In the YodelDirect Sprint competition Peter Williams of ONE Pro Cycling Cycling reaped the benefit of aggressively getting in the early break and securing enough points to move one ahead of Pim Ligthart with erstwhile leader Conor Dunne a further point back.
It was the second day that Williams, who lives locally at Skipton and trains on the roads of the Ribble Valley and Pendle, animated the early break, at one point gaining over four minutes and briefly being joined at the head of the race by Alex Dowsett. For his efforts Williams, who won the YodelDirect Sprints Jersey in 2012, was also rewarded with the day’s Rouleur Combativity Award.
“I know the road and went out on the course last week and it’s a bit of an advantage,” said Williams afterwards. “You know where the tricky bits and dodgy corners are. It was always going to be a hard grippy day. I wasn’t looking for the jersey really, I was just trying to get in a good break but by doing that you can put yourself in contention.”
In the SKODA King of the Mountains classification it was another local rider, Preston’s Ian Bibby, who was the star of the day, leading the race over the first two climbs of the day – Nick o’Pendle and Bleara Moor – but it was Madison Genesis rider Tom Stewart who pulled on the jersey, after adding to his points haul from Stage One.
For full results and standings from Stage Two, please click here.

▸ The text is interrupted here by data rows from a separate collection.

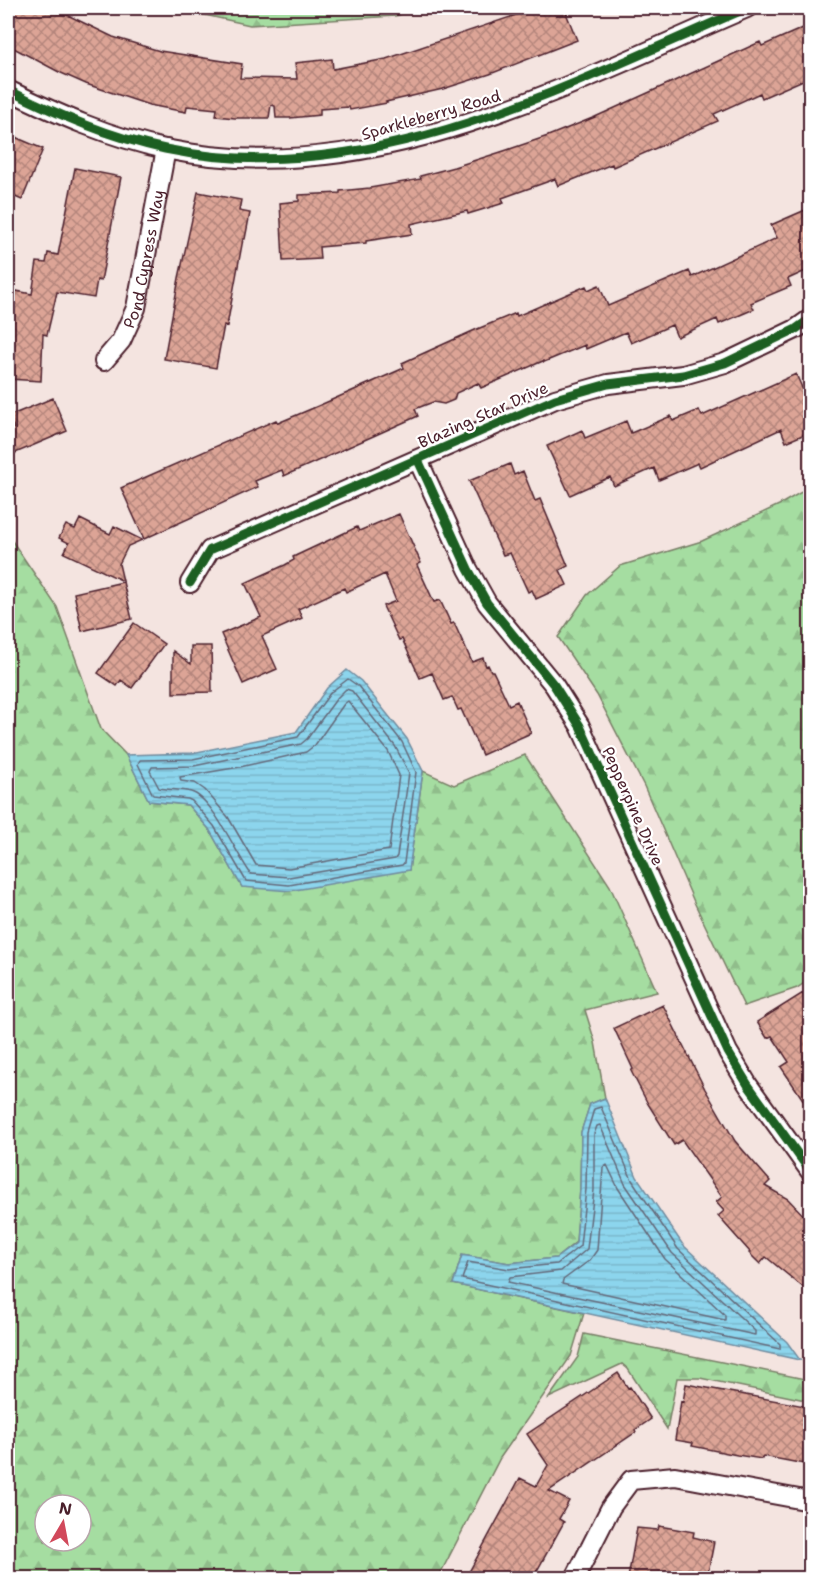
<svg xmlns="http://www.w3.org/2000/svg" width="818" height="1586" font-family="'Shantell Sans',sans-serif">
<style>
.forest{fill:url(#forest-firs);stroke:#787e66;stroke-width:1.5;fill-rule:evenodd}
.water{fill:url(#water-rules);stroke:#728c9f;stroke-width:1.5}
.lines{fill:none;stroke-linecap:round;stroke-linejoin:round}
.shore{stroke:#646879;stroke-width:1.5}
.building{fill:url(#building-cross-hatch);stroke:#4a1f2b;stroke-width:1.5}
.minor-casing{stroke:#4a1f2b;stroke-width:22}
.minor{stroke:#fff;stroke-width:18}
.cycleway-casing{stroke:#fff;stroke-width:13}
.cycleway{stroke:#1b5e20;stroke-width:9}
.labels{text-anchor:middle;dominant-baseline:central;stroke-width:4.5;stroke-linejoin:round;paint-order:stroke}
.street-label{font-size:16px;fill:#4a1f2b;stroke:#fff}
</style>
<defs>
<pattern id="forest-firs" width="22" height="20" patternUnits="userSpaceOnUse" patternTransform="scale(1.5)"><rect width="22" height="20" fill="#a5dda1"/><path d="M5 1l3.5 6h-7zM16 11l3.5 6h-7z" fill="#90bd8b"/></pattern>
<pattern id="water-rules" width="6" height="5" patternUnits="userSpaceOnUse" patternTransform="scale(1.5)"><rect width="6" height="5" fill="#8cd5ed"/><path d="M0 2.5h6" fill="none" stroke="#7ab6cb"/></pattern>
<pattern id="building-cross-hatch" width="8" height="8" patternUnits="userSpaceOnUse" patternTransform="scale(1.5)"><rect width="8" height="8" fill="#dca496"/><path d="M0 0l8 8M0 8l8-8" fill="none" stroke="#b4857b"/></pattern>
</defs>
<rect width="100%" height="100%" fill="#f4e4e0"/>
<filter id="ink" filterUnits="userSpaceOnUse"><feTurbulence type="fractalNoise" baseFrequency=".0167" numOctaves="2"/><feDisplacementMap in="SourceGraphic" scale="12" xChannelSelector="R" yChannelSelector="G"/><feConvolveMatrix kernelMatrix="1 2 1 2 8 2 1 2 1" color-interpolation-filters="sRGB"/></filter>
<g filter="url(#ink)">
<path class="forest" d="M173,8H423L395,16L250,25Z
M810,487V979L797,988L744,1006L695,904L644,786L597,695L558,637L587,595L620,566L702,541L779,505Z
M8,535L57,607L101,729L126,755L149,801L188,805L209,829L242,887L409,870L423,771L454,785L525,755L610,886L657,992L585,1010L595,1042L605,1098L590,1104L581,1132L580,1189L576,1242L556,1258L509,1263L462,1255L453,1284L584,1313L571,1356L500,1458L438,1578H8ZM45,1505H81V1541H45Z
M584,1334L810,1380V1401L700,1378H677L667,1429L628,1369L622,1364L549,1398L578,1357Z"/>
<path class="water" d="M347,670L361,681L407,739L423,771L409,870L290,891L242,887L209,829L188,805L149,801L126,755L192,753L296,732L327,688Z
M605,1098L637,1177L683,1245L787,1342L800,1360L453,1284L462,1255L509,1263L556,1258L576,1243L580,1189L581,1132L590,1104Z"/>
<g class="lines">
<path class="shore" d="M348,679L358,686L402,742L416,772L404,863L402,865L289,885L246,881L214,826L192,801L188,799L153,795L138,764L140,760L193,759L298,737L331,692Z
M346,689L352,691L395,746L409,773L397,856L395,859L289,877L251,874C237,856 213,798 191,792C181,789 169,790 159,788L150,771L152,767L194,766L301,744L307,739L337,698Z
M348,701L388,751L399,775L389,850L289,868L256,865L228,817L205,790L195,783L181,781L180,777L240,767L306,752L315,745L344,704Z
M601,1107L632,1180L678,1249L780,1344V1349L462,1279L468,1262L509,1269L557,1264L580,1246L586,1189L587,1133L594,1109Z
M600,1125L625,1184L672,1253L755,1331V1335L508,1282L510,1277L561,1271L587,1249L594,1190V1134L597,1126Z
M607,1165L618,1188L665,1259L725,1315V1320L562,1284L563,1280L590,1260L597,1250L603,1168Z"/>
</g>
<path class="building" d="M8,8H53L113,37L160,51L242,64L240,78L297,79L295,63L332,59L333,69L386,59L525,12L524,8H564L577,40L490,74L443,89L386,102L387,103L350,110L349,107L320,109V115L290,118H276L275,106L271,105L269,118H235L216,116L217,109L187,106L186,112L149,105L86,84L59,72L8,45Z
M810,25V77L762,98L760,93L714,114L718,121L613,167L612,164L558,186L555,179L502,198L504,203L468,214L467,211L411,224L412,234L366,241V243L319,247L320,259L283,261L280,203L299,201V195L340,193V191L370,188L421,179L420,176L454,167L504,151L548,136L595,117L760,42L762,46Z
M8,134L43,149L22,200L8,194Z
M75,168L121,177L101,281L97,280L94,298L57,292L47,335L43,334L41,381L8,379V309L11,290L32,294L37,262L46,263L48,253L58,255Z
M198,192L241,200L239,211L250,213L245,239H243L227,326L224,325L216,368L164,359L179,278Z
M810,208V269L788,279L791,286L751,303L754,309L719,324L717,319L677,337L672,325L631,343L626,332L586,349L585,345L544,362L543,361L481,388L478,383L456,393L454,400L444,404L433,402L415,409L418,416L284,476L282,470L255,481L258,487L144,539L121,488L276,420L278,423L318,406L404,368L402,363L475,330L516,313L517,316L586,286L588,290L599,285L608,306L689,271L692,277L777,238L771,225Z
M796,374L810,406V432L786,442L781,429L700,467L698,463L659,480L654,468L614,486L610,477L570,495L547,446L582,430L585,438L626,421L631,433L671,416L673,421L699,410L702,416Z
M53,398L67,431L13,454L8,440V431L14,428L9,416Z
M510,464L514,475L523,471L535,501L540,499L568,566L560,570L567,585L536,599L532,590L528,592L510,553L503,555L469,481Z
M399,514L421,563L417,565L434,602L440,600L451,624L454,623L472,662L483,658L486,666L488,665L491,671H493L509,705L517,701L531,733L482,755L461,709L458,710L452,697L444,700L432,673L420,678L402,639L399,640L383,606L396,601L385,574L346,592L344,588L298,609L302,618L262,636L277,669L243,684L221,634L261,617L245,583L285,565L294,560L293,557L342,534L357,527L359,531Z
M80,519L110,534L114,526L142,540L128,546L119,564L123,581L64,553L69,543L59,538L66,525L75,529Z
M123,582L132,619L82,631L74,593Z
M134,623L164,644L132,688L121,680L117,686L98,673Z
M191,646H211L212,692L173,693V651L191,664Z
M803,993L810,1005V1110L781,1067L789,1062L772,1036L767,1038L757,1022Z
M663,1005L705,1089L735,1141L770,1181L765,1186L788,1199L810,1222V1293L766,1257L760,1264L749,1253L750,1252L718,1216L724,1211L716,1202L722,1197L682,1140L674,1145L648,1104L631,1071L633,1069L614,1028Z
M618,1373L628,1388L630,1387L651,1419L635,1430L636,1432L549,1491L569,1501L559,1519L564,1522L533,1578H477L468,1574L520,1478L536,1486L548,1465L527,1434Z
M686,1384L810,1407V1465L763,1456L762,1459L737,1455L692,1446L693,1443L675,1440L681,1401L683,1402Z
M659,1526L694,1532L693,1537L714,1542L707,1578H628L637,1528L658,1530Z"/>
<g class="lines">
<g class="minor-casing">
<g id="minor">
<path d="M8,90C59,115 109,137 165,149C371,192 564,86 747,8"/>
<path id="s1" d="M104,361L121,341L136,308L166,149"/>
<path d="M418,460L468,569L487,603L554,685L580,726L728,1052L748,1085L810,1171"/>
<path d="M190,583L210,550L555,399L608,384L683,375L725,363L796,329L810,319"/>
<path d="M575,1578L611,1507L631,1480L675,1476L810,1501"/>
</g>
</g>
<use href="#minor" class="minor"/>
<g class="cycleway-casing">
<path id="cycleway" d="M8,90C59,115 109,137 165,149C371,192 564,86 747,8
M418,460L468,569L487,603L554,685L580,726L728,1052L748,1085L810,1171
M190,583L210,550L555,399L608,384L683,375L725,363L796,329L810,319"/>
</g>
<use href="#cycleway" class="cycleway"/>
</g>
</g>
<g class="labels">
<g class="street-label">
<text transform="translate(431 115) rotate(-16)">Sparkleberry Road</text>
<text stroke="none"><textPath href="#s1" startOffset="112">Pond Cypress Way</textPath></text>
<text transform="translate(483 415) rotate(-24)">Blazing Star Drive</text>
<text transform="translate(633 806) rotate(66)">Pepperpine Drive</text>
</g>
</g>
<rect width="818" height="1586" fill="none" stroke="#fff" stroke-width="30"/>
<rect x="15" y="15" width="788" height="1556" fill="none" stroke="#4a1f2b" stroke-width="2" filter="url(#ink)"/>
<g transform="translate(63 1523) rotate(10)"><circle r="28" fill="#ffffff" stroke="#b7a5aa" stroke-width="1.5"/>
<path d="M0-4.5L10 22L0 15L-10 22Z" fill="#d1495b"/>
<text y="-9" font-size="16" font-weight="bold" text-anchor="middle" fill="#4a1f2b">N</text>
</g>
</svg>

Stage Three sees the longest stage of the race so far at 216-kilometres, starting in Cumbria at Cockermouth at 10.15, before crossing the border north into Scotland, heading through Dumfries and Galloway and the Scottish Borders, before the finish at Floors Castle on the outskirts of Kelso.
The Aviva Tour of Britain is British Cycling’s premier road cycling event giving cycling fans the opportunity to see the world’s best teams and riders competing on their door step.